◆ Supplied material:
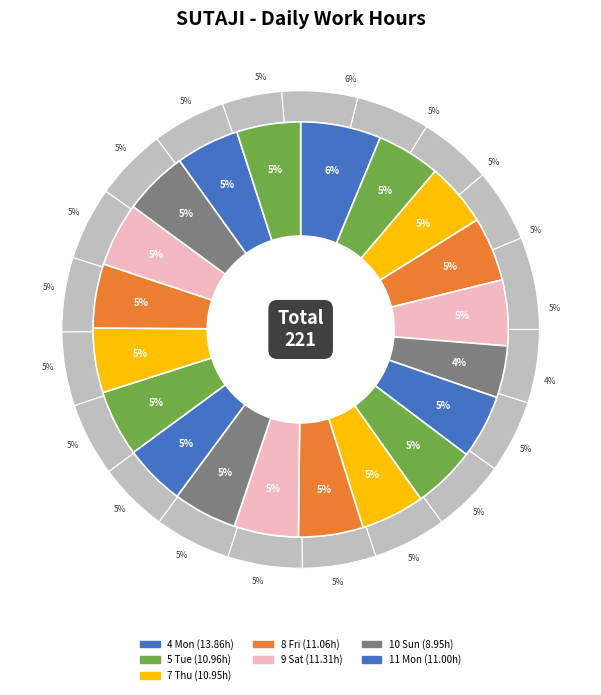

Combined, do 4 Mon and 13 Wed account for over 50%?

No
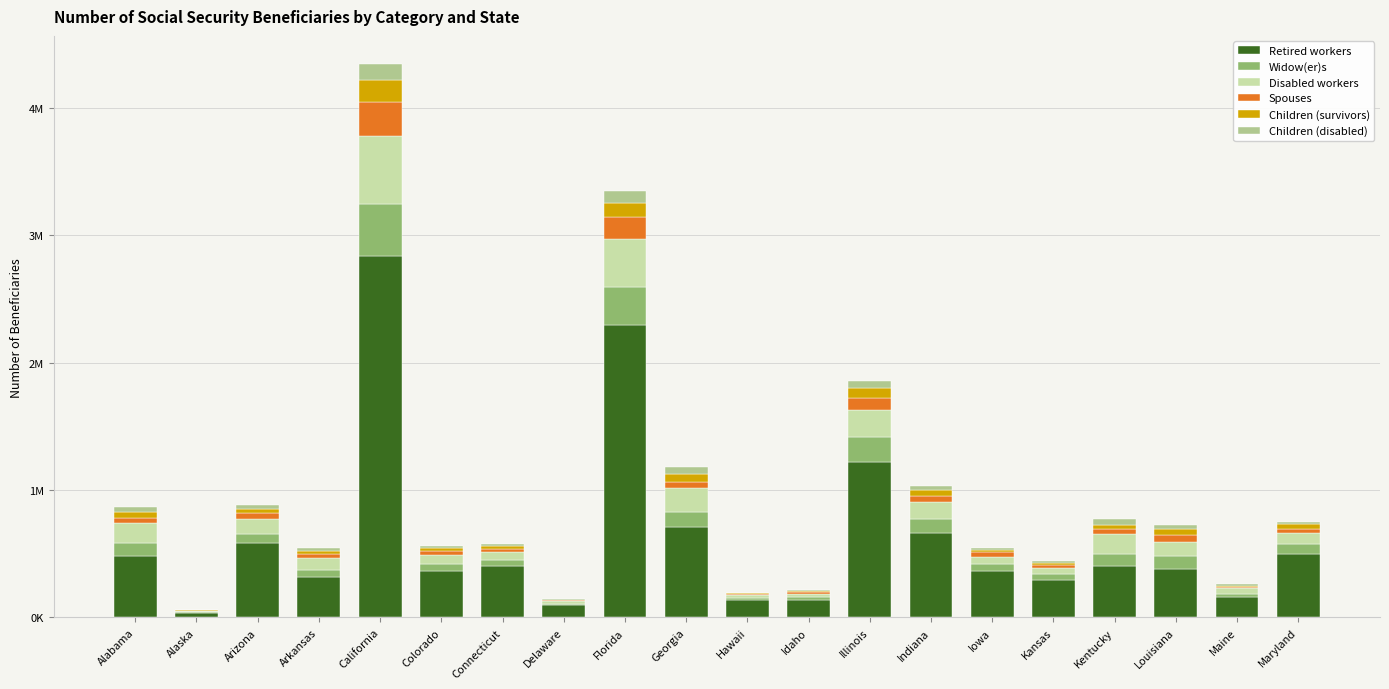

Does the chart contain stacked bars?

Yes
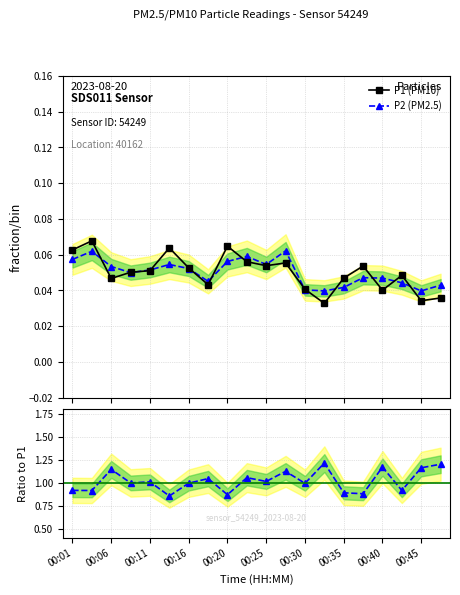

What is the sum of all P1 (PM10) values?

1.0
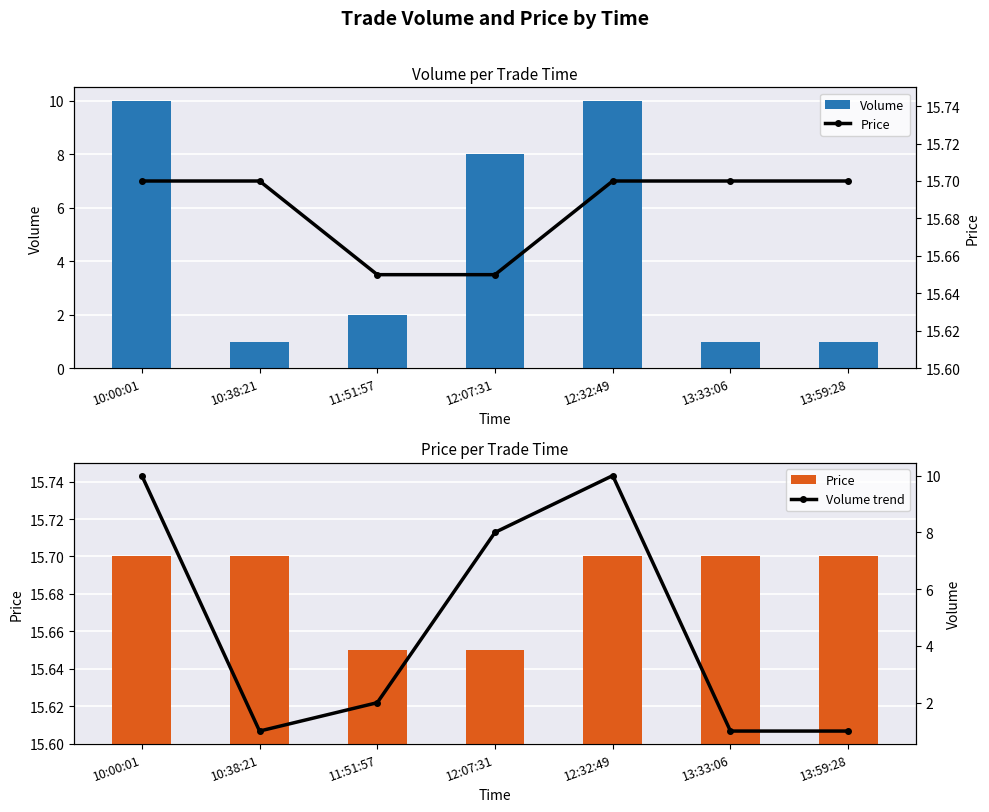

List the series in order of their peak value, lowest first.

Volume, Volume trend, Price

...

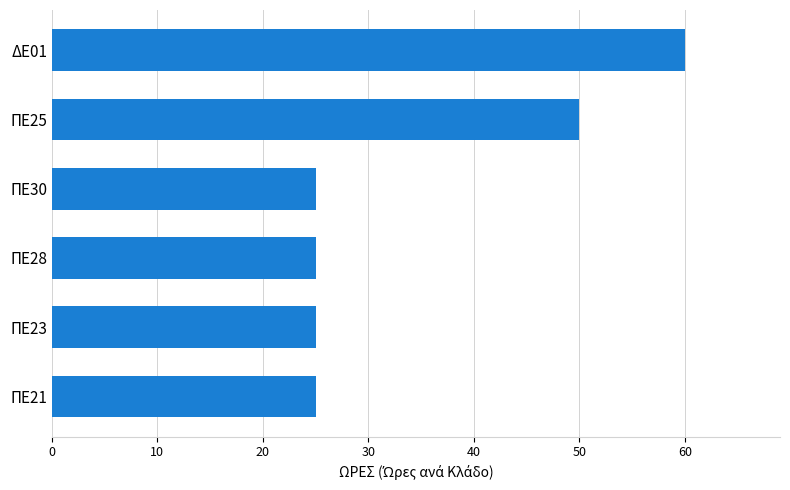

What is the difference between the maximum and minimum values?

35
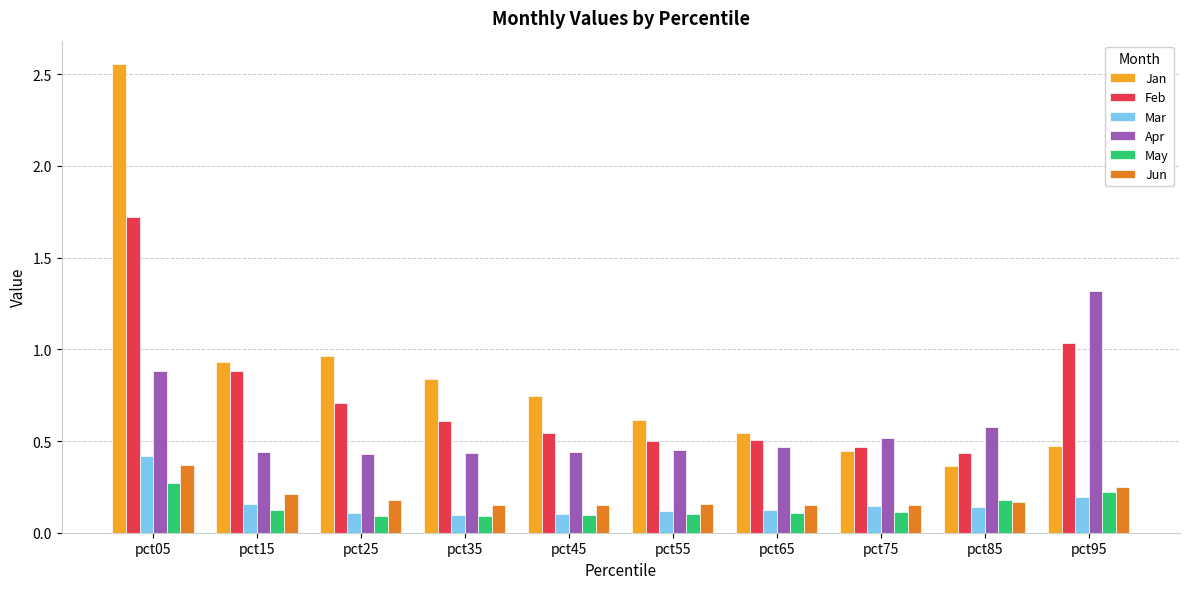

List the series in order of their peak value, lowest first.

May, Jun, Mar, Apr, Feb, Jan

◆ Work item:
Rewrite the material above as a numbered list, starting at the line containing "What is the difference" and ending at the line containing "May, Jun, Mar, Apr, Feb, Jan". Omit blank lines and pictures.

◆ Output of the task:
1. What is the difference between the maximum and minimum values?
2. 35
3. List the series in order of their peak value, lowest first.
4. May, Jun, Mar, Apr, Feb, Jan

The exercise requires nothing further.